イギリスだけじゃないけど、道路を走るときには道路交通法に書かれていない暗黙のルールがあるよね?

子ネズミがテーブルマナーを学ぶのは、大きなネズミからだということをご存知だろうか?えー、うそー!本当なんだよ。90年代に行われたクロネズミの研究で、松ぼっくりの最もきれいな食べ方は、遺伝的ではなく、社会的な模倣によってネズミの世代に受け継がれることが証明された。ネズミの赤ちゃんは、何も知らずに年上のネズミからマナーを教わるってことだよね。

コーンウォール地方の二車線道路で救急車に追い越されたとき、この重要な情報が私の脳裏によみがえった(一緒に思い浮かべてもらえると、励みになる)。そうそう、A30を東に走っていたら、ブルーの2台の救急車に追い越されたんだ。救急車の運転手は、それを見ていた。救急車は僕から離れるように道を登っていった。

そして、ハンバーガー・ヒルの麓に到着(本来の名前ではないが、コーンウォールでマクドナルドが珍しかった時代から、中腹にマクドナルドがあったので、ハンバーガー・ヒルになった)。長く、急な坂である。救急車は、時速70マイル(113km/h)、65マイル(105km/h)、60マイル(97km/h)と、労を惜しまずスピードを落とし始めまた。私は後ろから敬意を表して距離を保つ…。時速55マイル(89km/h)、50マイル(80km/h)、45マイル(72km/h)。たぶん、特別体の大きな患者が乗っているのだろう。その患者を取り囲んでいるのは、特別体格のいい家族や親しい人たちだ。
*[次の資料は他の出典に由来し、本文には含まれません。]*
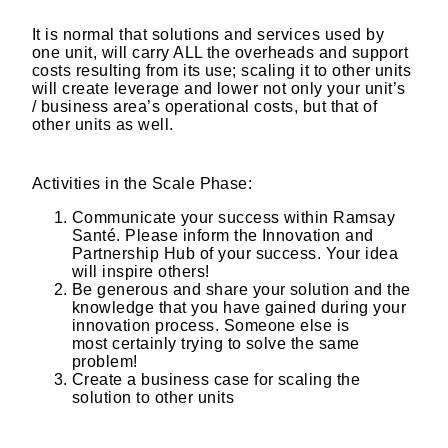
​
It is normal that solutions and services used by
one unit, will carry ALL the overheads and support
costs resulting from its use; scaling it to other units
will create leverage and lower not only your unit’s
/ business area’s operational costs, but that of
other units as well.
Activities in the Scale Phase:​
Communicate your success within Ramsay
Santé. Please inform the Innovation and
Partnership Hub of your success. Your idea
will inspire others!​
Be generous and share your solution and the
knowledge that you have gained during your
innovation process. Someone else is
most certainly trying to solve the same
problem!​
Create a business case for scaling the
solution to other units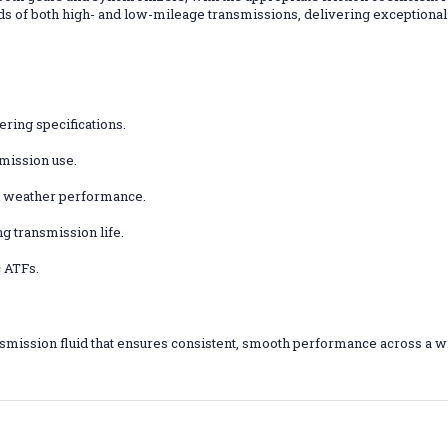
ds of both high- and low-mileage transmissions, delivering exceptiona
ring specifications.
smission use.
ld weather performance.
g transmission life.
 ATFs.
smission fluid that ensures consistent, smooth performance across a w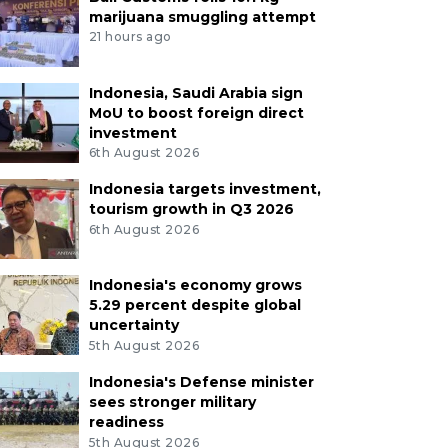
marijuana smuggling attempt
21 hours ago
Indonesia, Saudi Arabia sign
MoU to boost foreign direct
investment
6th August 2026
Indonesia targets investment,
tourism growth in Q3 2026
6th August 2026
Indonesia's economy grows
5.29 percent despite global
uncertainty
5th August 2026
Indonesia's Defense minister
sees stronger military
readiness
5th August 2026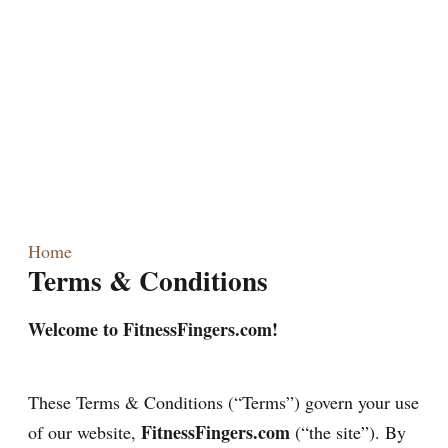
Home
Terms & Conditions
Welcome to FitnessFingers.com!
These Terms & Conditions (“Terms”) govern your use
FitnessFingers.com
of our website,
(“the site”). By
時速40マイル(64km/h)、35マイル(56km/h)、30マイル(48km/h)。車道は3車線に広がっていた。追い越すスペースは十分にある。救急車が丘の上に着くまで 何時間もかかるだろう。だが同時に…ピーポーパーポーライトとサイレンのついたワゴン車は追い越せないよね?だって、もし、追い越した瞬間にタイヤがパンクして、中央分離帯に突っ込んだらどうするんだい?ニュースや新聞でどんな見出しになるか、想像してみてほしい。

礼儀正しいのは私だけじゃないよ。誰も追い越さないんだ。ハンバーガー・ヒルの途中から、救急車の後ろに時速15マイル(24km/h)で走る車が50台ほど列をなしている。すると後方にいたらしいアウディ A5が、この状況に明らかに気づかないまま、外側の車線を爆走してきた。彼は行列の先頭に立つと、状況を把握し、ブレーキを踏んで、「そゆことだったのね、すんません…」とばかりに恥ずかしそうに集団に合流した。
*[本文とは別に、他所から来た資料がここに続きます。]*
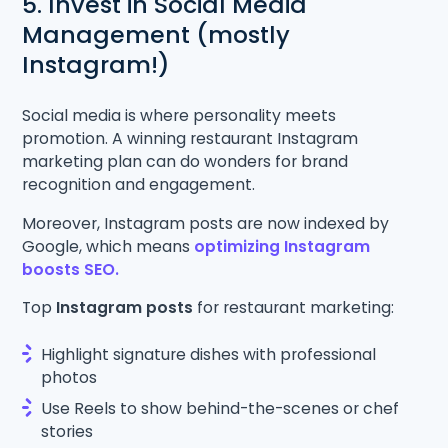
5. Invest in Social Media
Management (mostly
Instagram!)
Social media is where personality meets
promotion. A winning restaurant Instagram
marketing plan can do wonders for brand
recognition and engagement.
Moreover, Instagram posts are now indexed by
Google, which means
optimizing Instagram
boosts SEO.
Top
Instagram posts
for restaurant marketing:
Highlight signature dishes with professional
photos
Use Reels to show behind-the-scenes or chef
stories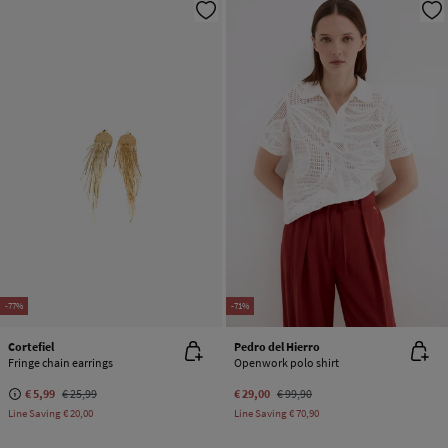
-77%
-71%
Cortefiel
Pedro del Hierro
Fringe chain earrings
Openwork polo shirt
€ 5,99
€ 25,99
€ 29,00
€ 99,90
Line Saving
€ 20,00
Line Saving
€ 70,90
これは、A)歯医者の予約時間が迫っている私にとって最悪のニュースであり、B)コーニッシュ・ヒルの脇で行われた本物のミルグラム実験(閉鎖的な状況における権威者の指示に従う人間の心理状況の実験)という、奇妙な魅力に満ちたものだった。

その後、道路交通法を調べてみた。サイレンが鳴っている救急車を追い越すのは、安全に追い越すのであれば、まったく合法であることがわかった。でも、道路交通法に書かれていることが問題じゃないよね?クラクションを鳴らすのが礼儀正しい場合と失礼な場合、2車線が1車線になるときに合流しなければならない正確な位置、交差点で手を振って人より先に行くのが道徳的に義務付けられる場合とそうでない場合など、道交法に書かれていないけれど拘束力のある道路上の社会法なのだ。誰もが知っているようで、知らないルール。
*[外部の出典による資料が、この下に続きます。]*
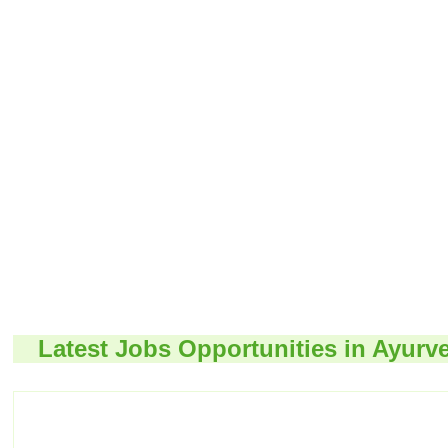
Latest Jobs Opportunities in Ayurv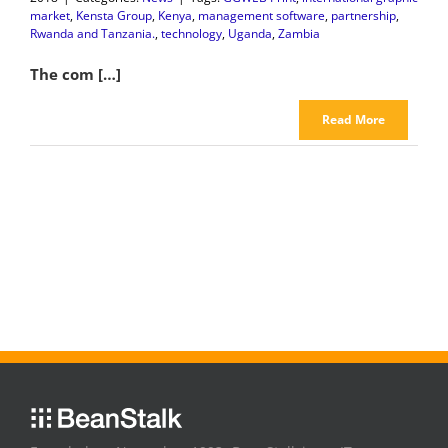
market
,
Kensta Group
,
Kenya
,
management software
,
partnership
,
Rwanda and Tanzania.
,
technology
,
Uganda
,
Zambia
The com […]
Read More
こんなこと、誰も教えてくれなかった(少なくとも私には教えてくれなかった。もしかしたら、救急車を追い越すときのマナーについてしか話さない人もいるかもしれないけど)。私たちは何も考えず、無意識のうちにそれを吸収してきたのだ。私たちは多感な子ネズミで、大きなネズミが松ぼっくりをかじるのを見て、具体的には学ぶことなく学び、気づかないうちに吸収しているのです。